For those investors who are convinced that big bank stocks are still a good buy in the post Dodd-Frank regulatory world, it's nevertheless important to hedge a little in case the thesis doesn't hold.
David Einhorn recently said on CNBC "We don't hedge anything, if you need to reduce your exposure to something the best way to hedge it is to sell something." I'm going on the assumption that if you are still a buy and hold investor, it's neccesary to weather some of the downturns with a hedge rather than sell out and start the clock over on your long-term gain.
My idea is that if you are long in the big banks, a nice play would be to short a small percentage - 10-20%, based on how much protection you want - with the ETF UYG. This is a 2X long Proshares Financial ETF. The beauty of it is they seek daily investment results, before fees and expenses, that correspond to twice (200%) the daily performance of the Dow Jones U.S. Financials Index. Since they are seeking to obtain daily results, there is a rebalancing cost nightly to go along with these fees and expenses.
To show the long-term issues that come with a leveraged ETF, I have compared it to the 2X Short Financial ETF SKF over the past two years using a Yahoo Finance chart.
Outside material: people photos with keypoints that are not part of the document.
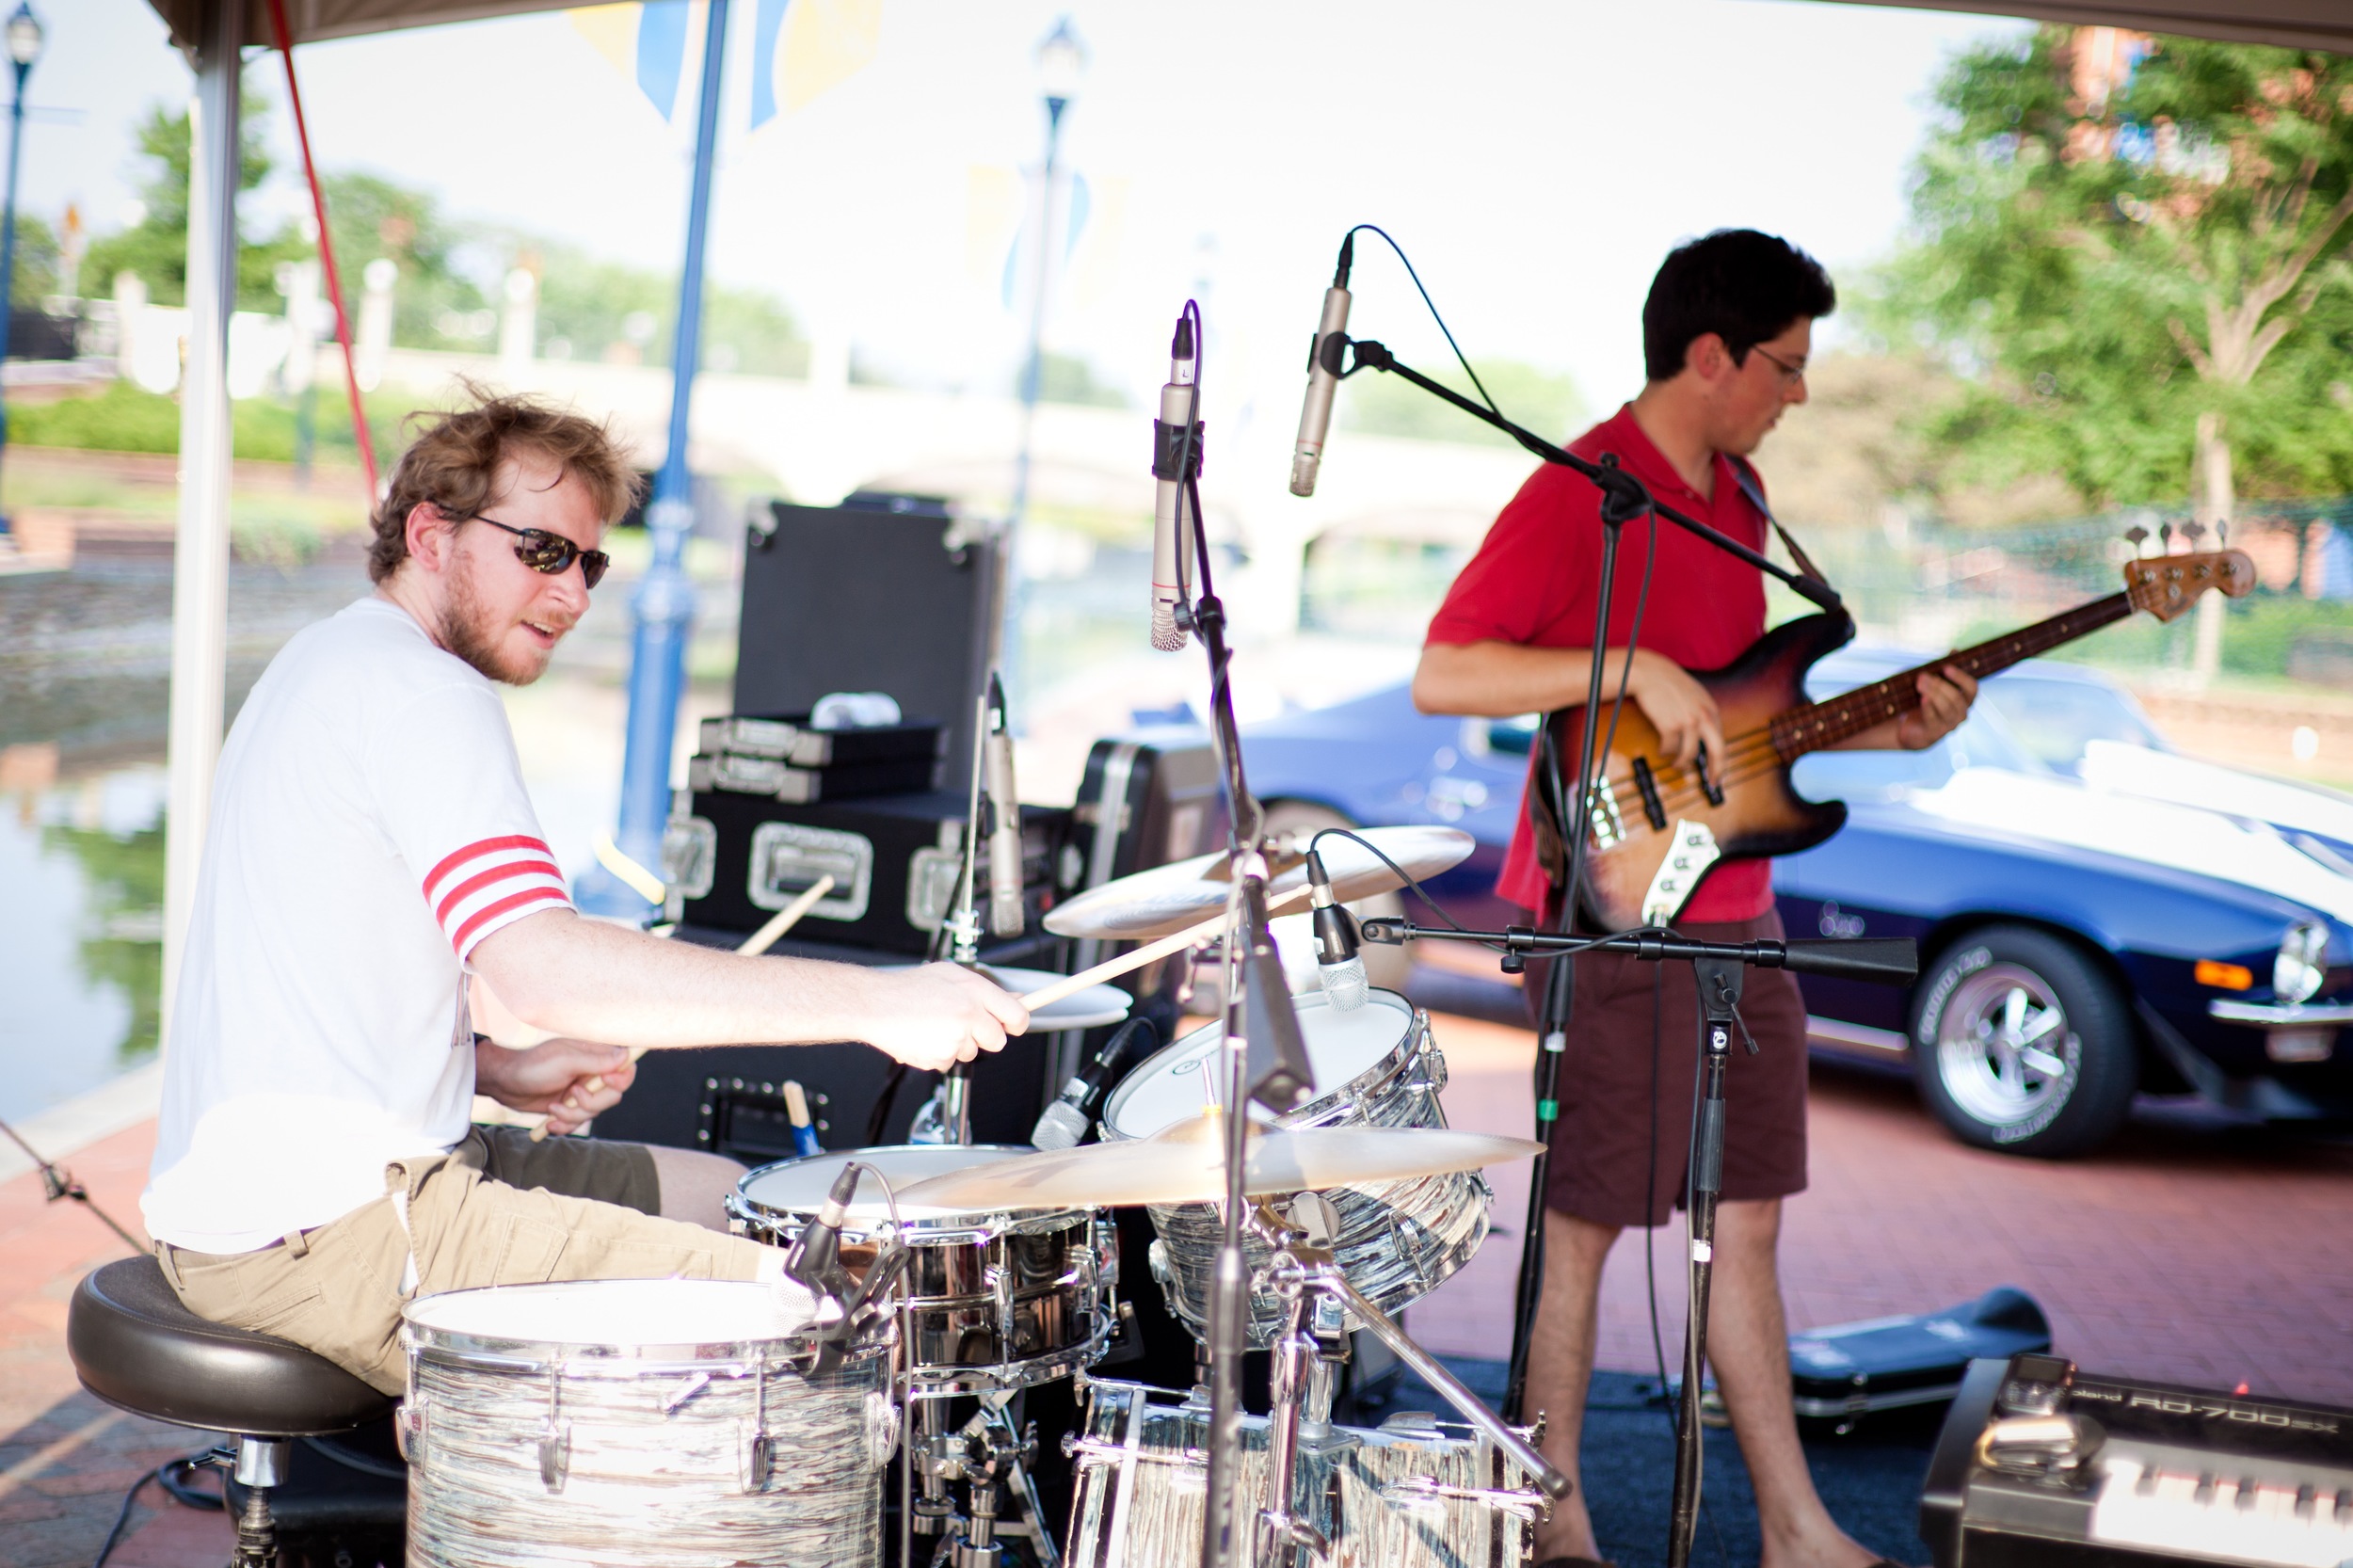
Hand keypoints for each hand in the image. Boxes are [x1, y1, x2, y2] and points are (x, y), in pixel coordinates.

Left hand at [474, 1036, 636, 1136]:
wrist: (505, 1085)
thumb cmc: (533, 1066)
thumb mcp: (565, 1061)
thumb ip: (596, 1061)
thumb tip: (626, 1055)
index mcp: (594, 1056)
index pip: (624, 1068)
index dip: (620, 1078)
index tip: (604, 1081)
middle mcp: (591, 1074)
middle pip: (613, 1095)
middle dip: (592, 1102)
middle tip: (572, 1095)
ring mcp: (581, 1092)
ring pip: (594, 1113)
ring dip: (573, 1116)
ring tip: (553, 1109)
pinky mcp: (569, 1108)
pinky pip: (578, 1124)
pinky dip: (564, 1125)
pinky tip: (549, 1121)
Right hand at [855, 964, 1028, 1072]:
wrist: (875, 1004)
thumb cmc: (909, 988)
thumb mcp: (951, 975)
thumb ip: (985, 990)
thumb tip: (1016, 999)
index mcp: (975, 991)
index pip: (1017, 1015)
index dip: (1016, 1023)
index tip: (1012, 1025)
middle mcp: (969, 1014)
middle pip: (997, 1041)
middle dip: (984, 1036)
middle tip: (962, 1024)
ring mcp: (955, 1038)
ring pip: (971, 1052)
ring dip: (959, 1045)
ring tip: (935, 1026)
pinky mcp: (940, 1057)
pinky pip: (950, 1062)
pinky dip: (939, 1054)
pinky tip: (925, 1037)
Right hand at [1625, 649, 1725, 779]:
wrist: (1650, 672)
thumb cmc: (1669, 683)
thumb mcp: (1695, 695)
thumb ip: (1704, 713)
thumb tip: (1706, 736)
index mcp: (1711, 709)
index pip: (1722, 740)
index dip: (1721, 760)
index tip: (1717, 772)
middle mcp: (1703, 716)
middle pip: (1717, 750)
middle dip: (1716, 770)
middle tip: (1712, 783)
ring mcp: (1687, 721)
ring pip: (1689, 754)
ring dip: (1681, 763)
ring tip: (1676, 765)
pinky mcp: (1670, 725)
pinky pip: (1669, 748)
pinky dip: (1665, 751)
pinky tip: (1661, 749)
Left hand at [1897, 663, 1977, 750]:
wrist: (1909, 727)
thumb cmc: (1924, 701)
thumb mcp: (1934, 683)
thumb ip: (1945, 669)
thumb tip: (1956, 650)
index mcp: (1964, 699)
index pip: (1971, 688)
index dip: (1961, 677)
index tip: (1946, 667)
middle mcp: (1961, 713)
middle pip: (1956, 697)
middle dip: (1940, 685)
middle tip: (1922, 676)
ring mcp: (1949, 724)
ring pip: (1947, 708)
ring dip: (1933, 694)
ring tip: (1919, 683)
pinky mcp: (1934, 733)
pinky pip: (1934, 719)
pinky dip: (1929, 708)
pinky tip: (1923, 699)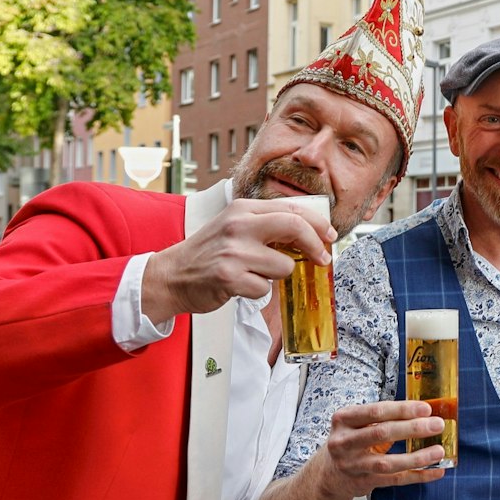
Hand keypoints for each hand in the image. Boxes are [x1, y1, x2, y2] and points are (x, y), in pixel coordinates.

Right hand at [142, 197, 333, 324]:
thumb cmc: (209, 253)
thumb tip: (312, 233)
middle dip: (315, 245)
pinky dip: (258, 290)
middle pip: (295, 227)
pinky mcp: (229, 277)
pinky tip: (240, 285)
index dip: (318, 224)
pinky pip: (265, 288)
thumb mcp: (236, 226)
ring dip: (277, 275)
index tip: (329, 237)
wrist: (171, 276)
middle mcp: (238, 226)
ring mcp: (234, 252)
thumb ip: (268, 225)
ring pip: (283, 266)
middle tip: (322, 258)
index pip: (292, 209)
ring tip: (254, 273)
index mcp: (243, 209)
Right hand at [320, 400, 449, 495]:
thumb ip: (383, 417)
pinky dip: (418, 476)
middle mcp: (343, 442)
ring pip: (387, 462)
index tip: (426, 408)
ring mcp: (352, 465)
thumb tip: (426, 412)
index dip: (402, 410)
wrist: (328, 474)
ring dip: (417, 457)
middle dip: (413, 428)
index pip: (376, 411)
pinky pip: (394, 480)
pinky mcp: (362, 483)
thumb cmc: (352, 440)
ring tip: (439, 451)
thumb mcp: (357, 424)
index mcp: (343, 419)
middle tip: (438, 425)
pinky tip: (436, 471)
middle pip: (381, 433)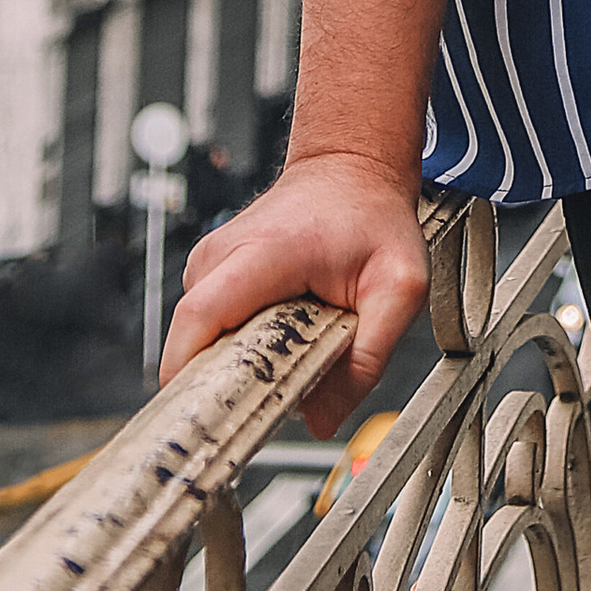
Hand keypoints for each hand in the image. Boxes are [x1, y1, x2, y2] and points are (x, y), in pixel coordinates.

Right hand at [158, 148, 430, 439]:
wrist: (352, 168)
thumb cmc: (373, 218)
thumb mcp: (398, 288)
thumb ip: (367, 359)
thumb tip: (320, 420)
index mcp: (264, 253)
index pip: (200, 319)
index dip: (192, 377)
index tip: (209, 422)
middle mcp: (223, 254)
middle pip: (192, 342)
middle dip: (223, 386)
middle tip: (272, 401)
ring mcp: (210, 261)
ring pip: (200, 341)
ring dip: (236, 364)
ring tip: (288, 355)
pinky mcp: (210, 273)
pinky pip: (208, 329)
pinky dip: (237, 346)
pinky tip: (277, 338)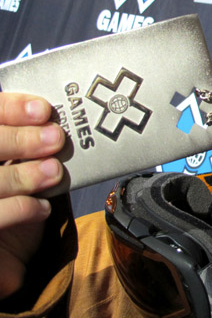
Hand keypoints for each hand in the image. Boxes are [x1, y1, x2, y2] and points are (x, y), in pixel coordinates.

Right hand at [0, 93, 64, 298]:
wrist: (3, 251)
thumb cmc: (11, 197)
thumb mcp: (18, 164)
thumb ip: (26, 143)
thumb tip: (53, 120)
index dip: (10, 109)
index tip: (43, 110)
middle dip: (19, 140)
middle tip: (56, 138)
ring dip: (24, 174)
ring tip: (55, 172)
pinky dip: (21, 208)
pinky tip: (43, 207)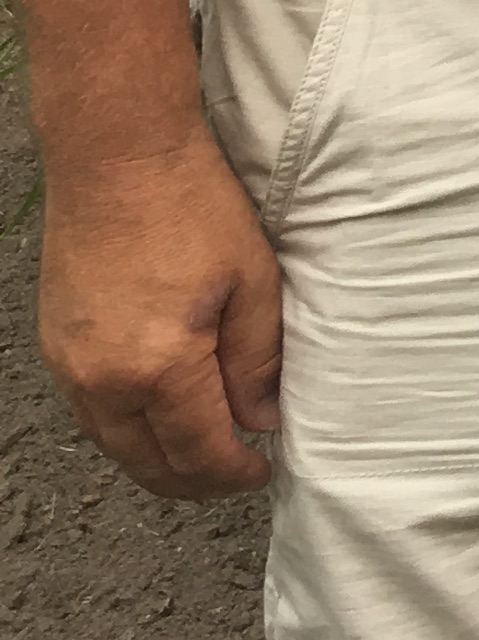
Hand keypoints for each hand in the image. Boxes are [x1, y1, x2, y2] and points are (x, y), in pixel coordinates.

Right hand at [36, 131, 281, 496]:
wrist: (117, 157)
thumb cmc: (192, 207)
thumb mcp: (252, 282)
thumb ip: (256, 361)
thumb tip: (260, 418)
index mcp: (158, 366)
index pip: (198, 450)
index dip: (233, 473)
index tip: (260, 473)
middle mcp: (102, 379)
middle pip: (146, 463)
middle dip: (194, 482)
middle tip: (233, 478)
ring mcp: (69, 365)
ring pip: (113, 444)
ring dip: (157, 461)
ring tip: (202, 457)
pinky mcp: (56, 346)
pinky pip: (92, 412)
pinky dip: (127, 430)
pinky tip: (158, 420)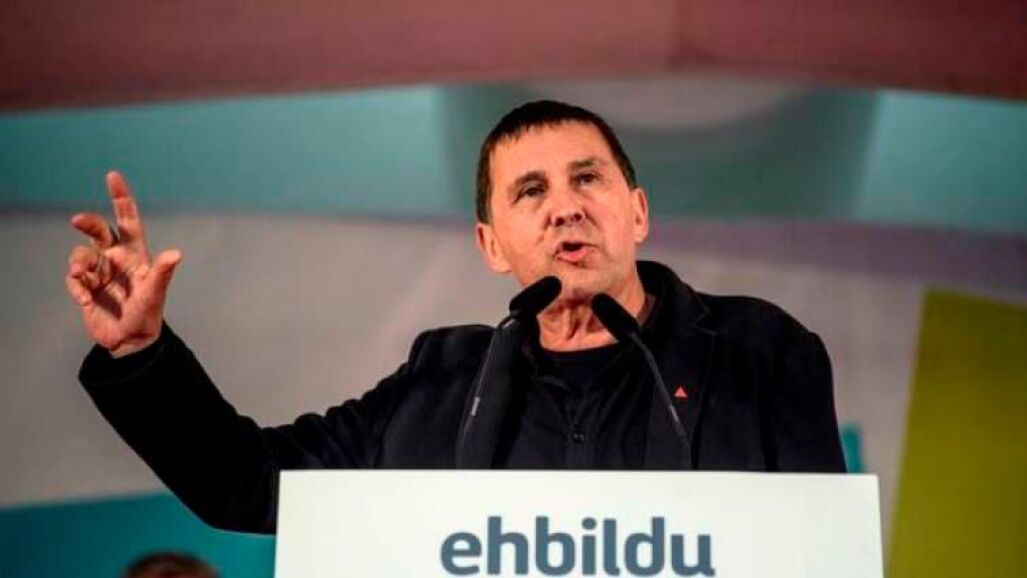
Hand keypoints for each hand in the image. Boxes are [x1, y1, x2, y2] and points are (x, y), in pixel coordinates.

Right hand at [65, 171, 181, 356]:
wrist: (130, 342)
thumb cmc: (147, 315)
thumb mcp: (155, 294)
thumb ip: (162, 273)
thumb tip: (176, 254)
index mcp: (135, 253)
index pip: (127, 219)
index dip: (121, 197)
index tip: (112, 176)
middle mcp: (116, 257)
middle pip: (98, 230)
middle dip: (87, 222)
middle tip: (77, 220)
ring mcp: (99, 271)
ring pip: (81, 254)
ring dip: (78, 261)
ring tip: (80, 275)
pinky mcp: (85, 287)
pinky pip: (73, 279)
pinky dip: (76, 287)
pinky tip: (85, 300)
As they are seeking the exact opposite goals, it would seem likely that they are mirror images of each other.
This, in fact, is the case; unfortunately, as you can see, they are mirroring each other in negative territory. If you had chosen to buy SKF as a hedge, the value would have mostly eroded away at this point. However, even after experiencing a once in a lifetime rally after hitting the bottom last year, UYG is still down over the past two years.
This strategy works much better if you are long a group of bank stocks. If you are just longC, BAC, JPM, or GS, for example, there will be instances where that individual company may take a hit while the whole industry is experiencing a nice rally. This could result in your long position declining as well as your hedge turning against you.
Below is a table showing an equal portfolio of financial stocks performance during the down period of 4/1 - 7/1 of this year, with and without a 20% short hedge using UYG.
The other thing I like about this hedge is that since it is leveraged, you can get more bang for your buck on the short. A much lower percentage can be shorted to get that offsetting position, which will be enhanced by the rebalancing slippage and fees to manage the fund. The money taken in by the short can also be invested somewhere safely to compound as well, while waiting to close out the position.
Disclosure: I have no positions in any stocks mentioned, and no plans to initiate any positions within the next 72 hours.